Suara.com - Terhambatnya pembangunan Pelabuhan Marunda akibat konflik internal antara PT Kawasan Berikat Nusantara (KBN) dan anak usahanya PT Karya Citra Nusantara (KCN), dikhawatirkan dapat merusak citra investasi di Indonesia.
Ekonom Indef Ahmad Heri Firdaus mengatakan, konflik internal seharusnya diselesaikan secara duduk bersama tanpa harus menempuh jalur hukum seperti saat ini yang sudah masuk ke Mahkamah Agung (MA).
"Harus ada jalan terbaiknya, intinya apapun keputusannya menjadi win-win solusion bagi kedua belah pihak dan jangan sampai merusak citra Indonesia dimata investor dalam kasus ini," ujar Heri, Kamis (25/7/2019).
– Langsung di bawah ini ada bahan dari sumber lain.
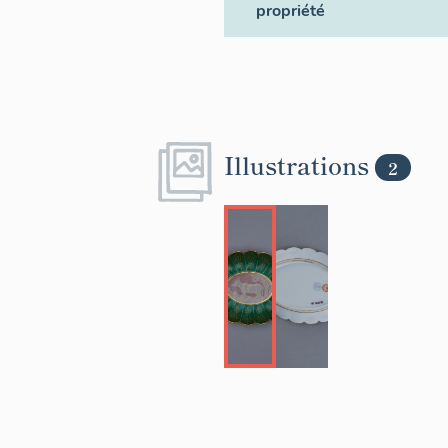
propriété
Illustrations
2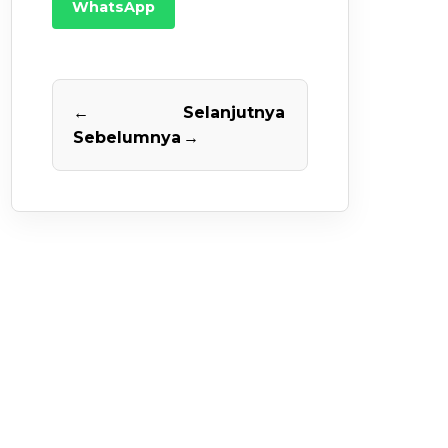
WhatsApp
←
Selanjutnya
Sebelumnya
→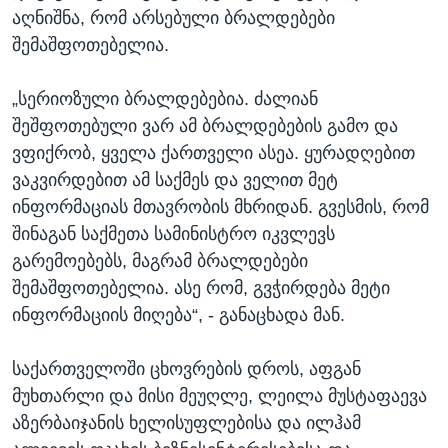
აღნიშნა, რომ არსებული ბრალდებები
შემაშფოთებელია.
„სერიოზული ბრალდებებია. ძალიან
შეშფოთებული ვარ ამ ბრალდებების გამო და
ვფიქრობ, ყველა ქართველი ასეა. ყურადღებით
ვაკვირდებით ამ საქმეს და ველით მეტ
ინფორმაციას მთავრობის მხრიდან. გვესმის, რომ
შინაგან საქმეთა სამინისტრო იკვლევს
გარემოებებს, მაგრამ ბრალდებები
შემაშფოთებელია. ასე რომ, გვჭირდება მეტი
ინფორმაციის მიღება“, - განაცხადა მან.
საქართველოში ცხოვრების დროს, აფგან
მუხთარლი და მისი მეუღლე, ლეილა მუსტაფაევა
აზერბაიჯანის ხელისუფლებისა და ილჰამ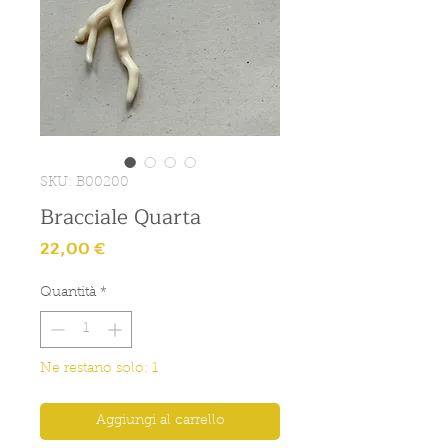
SKU: B00200
Bracciale Quarta
Prezzo
22,00 €
Quantità
*
Ne restano solo: 1
Aggiungi al carrello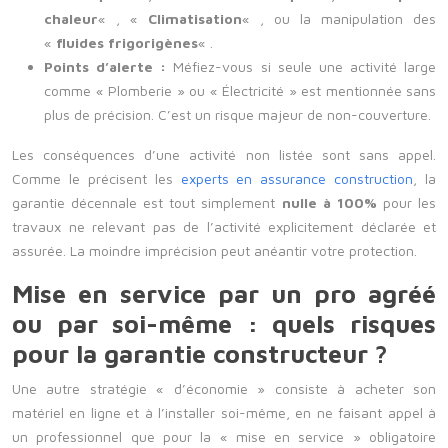
chaleur
« , «
Climatisation
« , ou la manipulation des
«
fluides frigorigènes
« .
Points d’alerte :
Méfiez-vous si seule une activité large
comme « Plomberie » ou « Électricité » est mentionnée sans
plus de précision. C’est un risque majeur de non-couverture.
Les conséquences d’une activité non listée sont sans appel.
Comme le précisent les
experts en assurance construction
, la
garantie décennale est tout simplement
nulle à 100%
pour les
travaux ne relevant pas de l’activité explicitement déclarée et
assurée. La moindre imprécision peut anéantir votre protection.
Mise en service par un pro agréé
ou par soi-même : quels risques
pour la garantie constructeur ?
Une autre stratégie « d’économie » consiste à acheter son
matériel en ligne et à l’installer soi-même, en ne faisant appel à
un professionnel que pour la « mise en service » obligatoire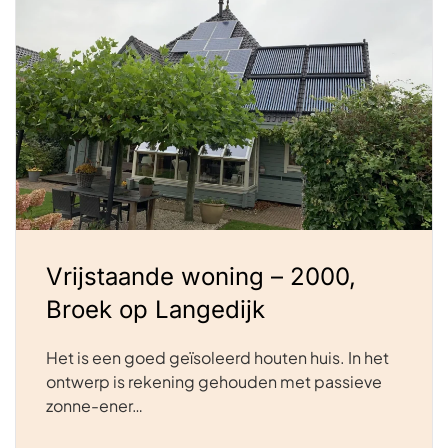
Vrijstaande woning – 2000,
Broek op Langedijk
Het is een goed geïsoleerd houten huis. In het
ontwerp is rekening gehouden met passieve
zonne-ener…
Menurut Heri, penyelesaian konflik internal terkait penambahan porsi saham sepatutnya diselesaikan secara business to business, bukan dibawa ke pengadilan yang nantinya diputuskan oleh hakim dengan kacamata hukum.
Baca Juga: Kisruh Pelabuhan Marunda, Komisi VI DPR Bakal Panggil Direksi KBN
"Kalau ranah hukum, nanti investor takut, nanti kalau saya bisnis di sini bisa ke ranah hukum, makanya jangan ada kepentingan lain mengorbankan investor yang sudah susah payah, investasi mahal, tiba-tiba ditengah jalan disuruh pergi dan harus bayar," tuturnya.
Heri menjelaskan, peringkat kemudahan berusaha atau ease of doing business Indonesia saat ini turun ke posisi 73 dari sebelumnya 72, dimana pilar enforcing contract (penegakan kontrak) Indonesia di posisi paling rendah.
"Nah global melihat, wah Indonesia suka tidak konsisten terhadap kontrak yang sudah disepakati dan ini berujung kepada susahnya naik peringkat kita," jelas dia.
Ia pun berharap kasus yang terjadi antara KBN dan KTU tidak terulang kembali dengan mengubah kontrak yang telah disepakati sejak awal oleh kedua belah pihak.
"Kasus ini harus dijadikan pelajaran agar ke depan lebih baik lagi. Kontrak yang sudah disepakati ditengah jalan, hanya pergantian direksi kok boleh diubah, jadi kontrak yang lama diabaikan," imbuh Heri.
Baca Juga: Menhub Ingin Pembangunan Pelabuhan Marunda Tetap Berjalan
Polemik pembangunan Pelabuhan Marunda tidak kunjung henti. KBN dan PT Karya Tekhnik Utama (KTU) membentuk anak usaha PT KCN dengan porsi kepemilikan saham KBN 15 persen (Goodwill) yang tidak akan terdelusi dan KTU 85 persen.